**Assignment 1**
From the forum thread on enclosed car transporters, translate this sentence into Spanish: "Does anyone know of an enclosed car transporter for hire."
**Assignment 2**
List every telephone number given in the forum thread on enclosed car transporters.

**Excerpted passage**
# enclosed car transporter



## GTIRed (Jan 12, 2007)

My car is going into Polished Bliss in a months time to get a full detail but the problem is I stay in Turriff and know the weather it wont be suitable to drive it home with outgetting manky. Does anyone know of an enclosed car transporter for hire.


----------



## Mr Concours (Mar 8, 2006)

I would have a look in the back of the classic car mags (pratical classics ect) sounds like the kind of thing hey would advertise,do let us know who you used when you find one though!


----------



## pete330 (Apr 18, 2006)

GTIRed said:


> My car is going into Polished Bliss in a months time to get a full detail but the problem is I stay in Turriff and know the weather it wont be suitable to drive it home with outgetting manky. Does anyone know of an enclosed car transporter for hire.


My ex boss has one
Not sure if they would pick it up or not
I may find time to ask


----------



## pete330 (Apr 18, 2006)

Car Collection Delivery and Transportation

Classic and Performance Car Specilaists

Working Nationwide and Into Europe.

Fully Enclosed and Open Transportation Options.

Tel - 01604 845510

Mobile - 07815 061785

Was advertised in Aberdeen,so must has someone based up this way


----------



## pete330 (Apr 18, 2006)

Brian Winton Transport 
Upper Mains of Asleid, New Deer, Turriff
01771 643921

maybe worth a call


----------



## Dougster (Jun 12, 2007)

**Dataset section**
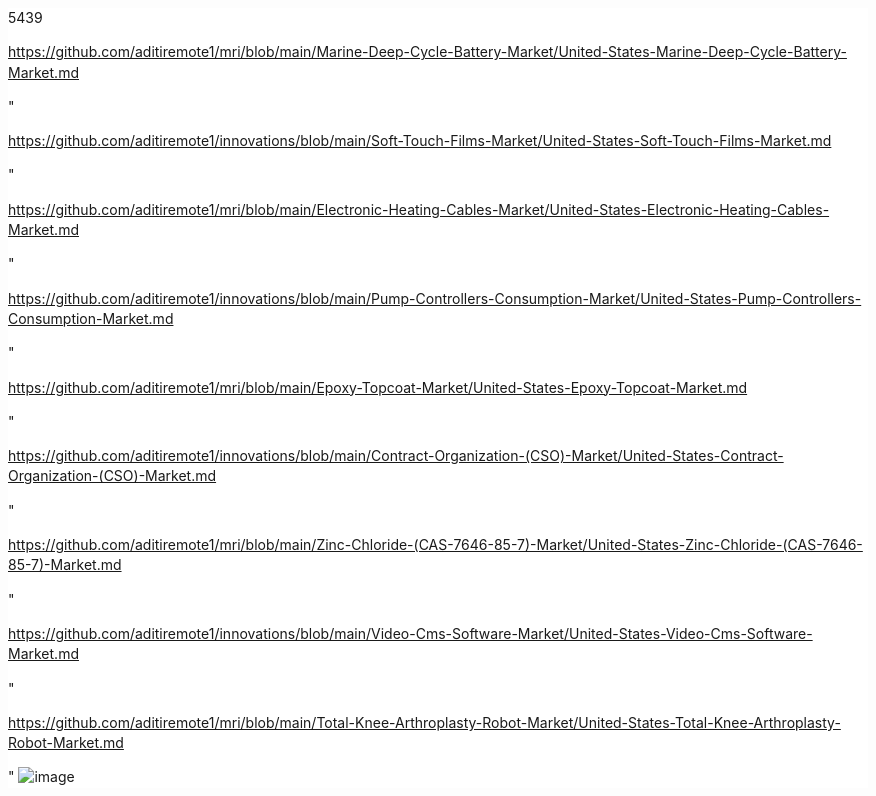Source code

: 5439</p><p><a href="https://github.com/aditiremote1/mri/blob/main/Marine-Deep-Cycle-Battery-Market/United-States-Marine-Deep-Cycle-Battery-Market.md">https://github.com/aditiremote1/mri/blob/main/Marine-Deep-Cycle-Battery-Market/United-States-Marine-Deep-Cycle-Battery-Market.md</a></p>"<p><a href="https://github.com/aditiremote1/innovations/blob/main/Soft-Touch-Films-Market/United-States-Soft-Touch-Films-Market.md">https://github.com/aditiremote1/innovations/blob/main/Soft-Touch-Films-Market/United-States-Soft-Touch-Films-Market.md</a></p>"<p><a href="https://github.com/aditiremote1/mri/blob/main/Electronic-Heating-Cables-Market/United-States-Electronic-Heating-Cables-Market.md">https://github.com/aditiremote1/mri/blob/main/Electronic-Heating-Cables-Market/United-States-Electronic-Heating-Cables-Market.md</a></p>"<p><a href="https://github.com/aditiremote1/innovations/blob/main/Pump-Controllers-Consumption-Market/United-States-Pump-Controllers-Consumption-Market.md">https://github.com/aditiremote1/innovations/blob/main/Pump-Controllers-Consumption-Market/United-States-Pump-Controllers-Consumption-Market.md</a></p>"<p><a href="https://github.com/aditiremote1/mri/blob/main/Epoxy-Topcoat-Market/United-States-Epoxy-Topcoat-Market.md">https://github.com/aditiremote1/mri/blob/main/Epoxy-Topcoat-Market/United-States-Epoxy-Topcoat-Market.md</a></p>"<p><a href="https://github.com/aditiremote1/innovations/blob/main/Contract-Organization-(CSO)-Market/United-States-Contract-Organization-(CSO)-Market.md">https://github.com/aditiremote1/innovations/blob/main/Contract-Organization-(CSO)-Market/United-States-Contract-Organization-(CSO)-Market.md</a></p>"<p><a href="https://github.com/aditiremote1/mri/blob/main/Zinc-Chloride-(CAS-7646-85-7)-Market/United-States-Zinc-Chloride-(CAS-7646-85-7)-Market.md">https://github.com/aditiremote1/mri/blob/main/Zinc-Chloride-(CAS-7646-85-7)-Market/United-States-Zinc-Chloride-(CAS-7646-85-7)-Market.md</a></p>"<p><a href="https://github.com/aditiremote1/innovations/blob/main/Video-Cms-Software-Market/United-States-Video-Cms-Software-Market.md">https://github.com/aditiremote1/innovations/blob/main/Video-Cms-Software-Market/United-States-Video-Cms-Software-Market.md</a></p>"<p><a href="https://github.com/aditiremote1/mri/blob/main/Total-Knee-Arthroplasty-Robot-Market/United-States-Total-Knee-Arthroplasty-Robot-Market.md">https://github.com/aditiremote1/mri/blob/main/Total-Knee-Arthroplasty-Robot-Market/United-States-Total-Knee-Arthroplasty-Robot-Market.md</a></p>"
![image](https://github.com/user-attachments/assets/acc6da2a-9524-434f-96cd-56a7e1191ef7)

**Written solution 1**
¿Alguien sabe de algún transportador de coches cerrado de alquiler?

**Written solution 2**
- 01604 845510
- 07815 061785
- 01771 643921